You Are an Army of One, the Only Teen Services Librarian In the Library System.
This section was perfect (read: scary) to read as I was working on the program proposal. The program proposal has forced me to really examine the challenges of organizing a program, and doing so when you are the smallest department in the library. Never mind a lack of budget, something far too many YA librarians are familiar with. Never mind the challenge of actually getting the program approved and struggling with feeling like you are alone in your work. Once your program is established, bringing it to life is an entirely different challenge.
For example, the program my partner and I proposed involves cooking. This brought about a whole list of questions I hadn’t been prepared to answer at first. Questions like:
– What recipe is simple to cook for a group of 10 teenagers?
– How many ingredients should the recipe have?
– Does the library have an appliance that can be used for cooking?
– Is there a space you can use to cook it? A basement? A community room?

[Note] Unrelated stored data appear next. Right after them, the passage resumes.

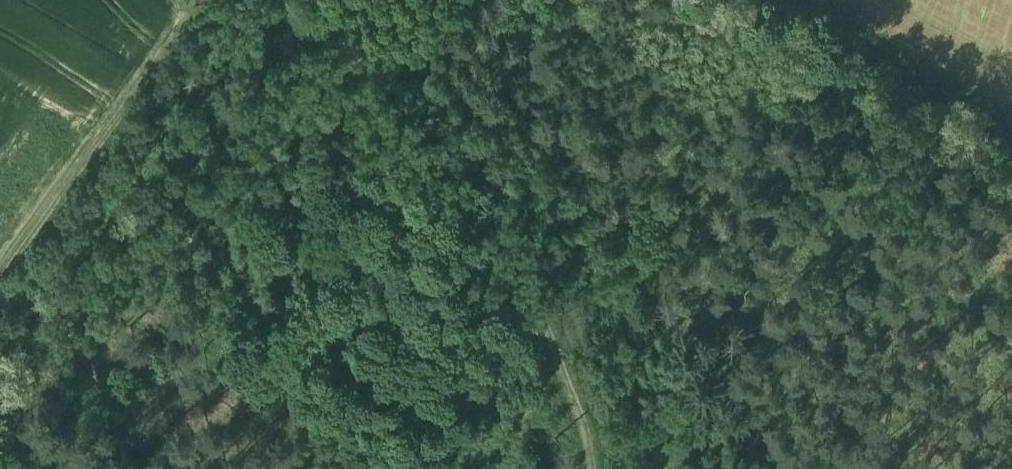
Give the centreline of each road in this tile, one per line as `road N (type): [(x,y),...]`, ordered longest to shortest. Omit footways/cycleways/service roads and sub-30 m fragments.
road 1 (track): [(188,16),(199,1),(337,74),(510,232),(585,431),(592,468)]
road 2 (track): [(0,271),(188,16),(172,0)]
road 3 (track): [(771,0),(1011,139)]

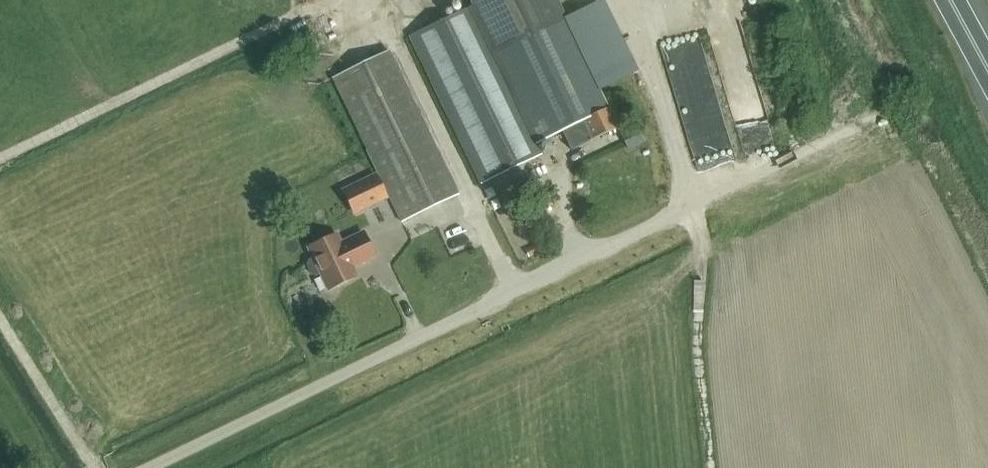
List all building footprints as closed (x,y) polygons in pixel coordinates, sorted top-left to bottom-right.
[(617,128),(555,0),(467,0),(470,8),(537,144),(561,132),(570,151),(617,128)] [(480,185),(542,155),(537,144),(470,8),(409,37),(480,185)] [(723,32),(752,144),(776,138),(747,26),(723,32)] [(388,52),(333,78),(402,222),(458,196),(388,52)] [(342,190),(354,216),(389,199),(377,174),(342,190)] [(336,235),(308,249),(313,259),(308,261),(307,266),(311,274),(315,276),(320,274),(328,290),(357,277),(351,265),(356,262),(357,265),(374,257),(363,233),(341,244),(336,235)]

I hadn’t realized what a challenge it would be to answer all of these questions! I’d taken developing a program that involves cooking for granted, because I’d seen other libraries pull them off (Seemingly without any effort. Impressive.)
Ms. Kitchen, the sole YA librarian at her library, must have her work cut out for her when she’s developing a program. When you have a small staff, questions about your program become much harder to answer. I’d like to think that when I’m a librarian, there will be more than one of us in the YA department! I think this section gave some very important advice on how to deal with these obstacles. A positive attitude, perseverance, and good networking skills goes a long way.